# [Exercises to complete]
• 1. Translate this sentence from the passage on modern pollen and vegetation into Spanish: "However, the pollen concentration and percentages from lake sediments have been confirmed to positively correlate with vegetation coverage, which reflects total plant biomass (Liu et al., 2023)."
• 2. In the passage on modern pollen and vegetation, how many lake surface-sediment samples did the authors analyze for pollen themselves?
• 3. Carry on the passage on modern pollen and vegetation, starting after its final sentence.

Source passage Start Marker

While previous pollen–climate relationships are often the focus of calibration–set studies, the pollen–vegetation relationship is also crucial on the TP, where vegetation type is generally employed as the target variable, especially when reconstructing ecological conditions (e.g. Qin, 2021; Qin et al., 2022). Existing modern pollen datasets reveal that pollen assemblages from different vegetation types on the TP generally present only minor differences in pollen components and their abundance. For instance, the dominant pollen taxa are generally herbaceous taxa, including Cyperaceae, Artemisia, Amaranthaceae (with Chenopodiaceae treated as a subfamily), and Poaceae (e.g. Herzschuh et al., 2010; Ma et al., 2017; Cao et al., 2014, 2021; Li et al., 2020; Qin, 2021), making it difficult to distinguish vegetation conditions based on pollen assemblages directly. However, the pollen concentration and percentages from lake sediments have been confirmed to positively correlate with vegetation coverage, which reflects total plant biomass (Liu et al., 2023). Since net primary production (NPP) represents the carbon fixed and accumulated as biomass by plants (Fang et al., 2001; Nemani et al., 2003; Gonsamo et al., 2013; Ni, 2013; Walker et al., 2015; Ji et al., 2020), pollen can serve as an indirect proxy for NPP, allowing us to infer spatial and temporal patterns of vegetation conditions on the TP.

Here, we analysed 90 lake surface-sediment samples for pollen and combined them with previously published 386 modern pollen data extracted from lake surface-sediments (Herzschuh et al., 2010; Li and Li, 2015; Cao et al., 2021; Ma et al., 2024; Wu et al., 2024), then used Detrended Correspondence Analysis (DCA), Redundancy Analysis (RDA), Weighted Averaging Partial Least Squares (WA-PLS), and Random Forest algrithom(RF) to: (1) establish a comprehensive pollen dataset extracted from lake surface-sediments covering the entire TP with an relative even distribution; (2) evaluate the predictive power of models using the modern pollen dataset in reconstructing past vegetation and climate.

Source passage End Marker
Record extracts Start Marker

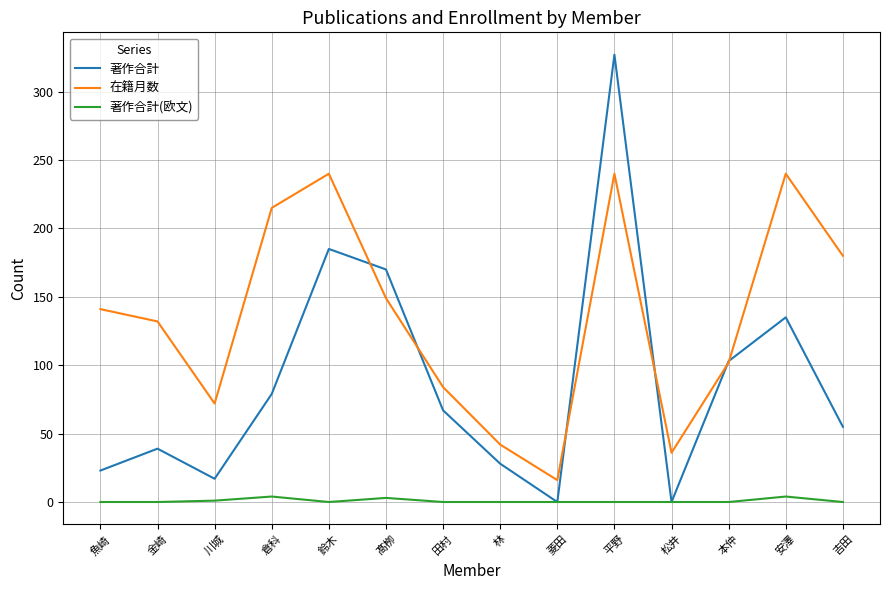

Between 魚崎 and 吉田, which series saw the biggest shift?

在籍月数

Record extracts End Marker
Record extracts Start Marker

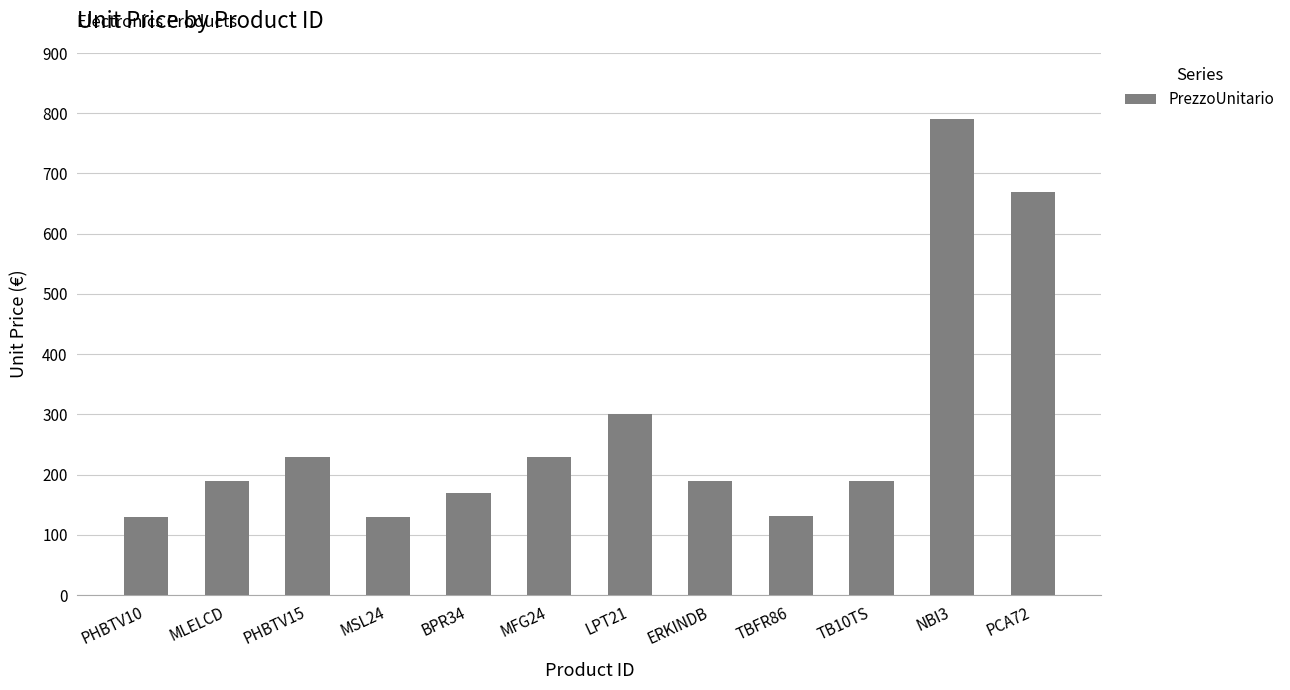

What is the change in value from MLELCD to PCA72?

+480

Record extracts End Marker
Record extracts Start Marker

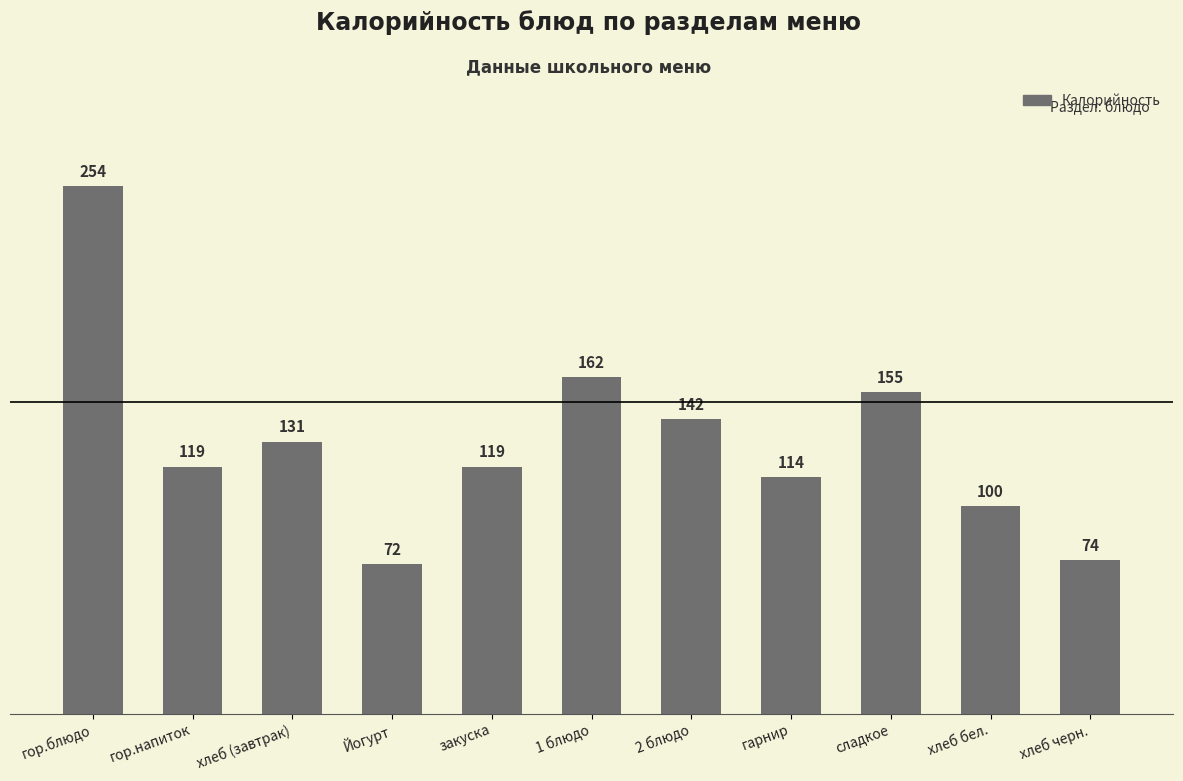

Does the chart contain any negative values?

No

Record extracts End Marker

# [Answer set]
• 1. Sin embargo, se ha confirmado que la concentración y los porcentajes de polen de los sedimentos lacustres se correlacionan positivamente con la cobertura vegetal, que refleja la biomasa vegetal total (Liu et al., 2023).

• 2. They analyzed 90 samples.

• 3.
2 Study area

The climate of the TP is controlled mainly by the Asian Summer Monsoon in summer with warm-wet conditions and by westerlies in winter with a cold-dry climate (Wang, 2006). In addition, there is a gradient from high summer temperatures (up to 19 °C) and high precipitation (>700 mm) on the south-eastern TP, to low summer temperatures (ca. 6 °C) and low precipitation (<100 mm) on the north-western TP (Fig. 1; Sun, 1999; Herzschuh, 2007; He et al., 2020).

Figure 1 Spatial distribution of 476 modern pollen samples collected from lake surface-sediments on the Tibetan Plateau. Red filled circles indicate the 90 lakes sampled in this study; orange filled circles represent 386 previously published sites (Herzschuh et al., 2010; Li and Li, 2015; Cao et al., 2021; Ma et al., 2024; Wu et al., 2024) based on (a) vegetation types and (b) net primary production (NPP; Zhao and Running, 2010).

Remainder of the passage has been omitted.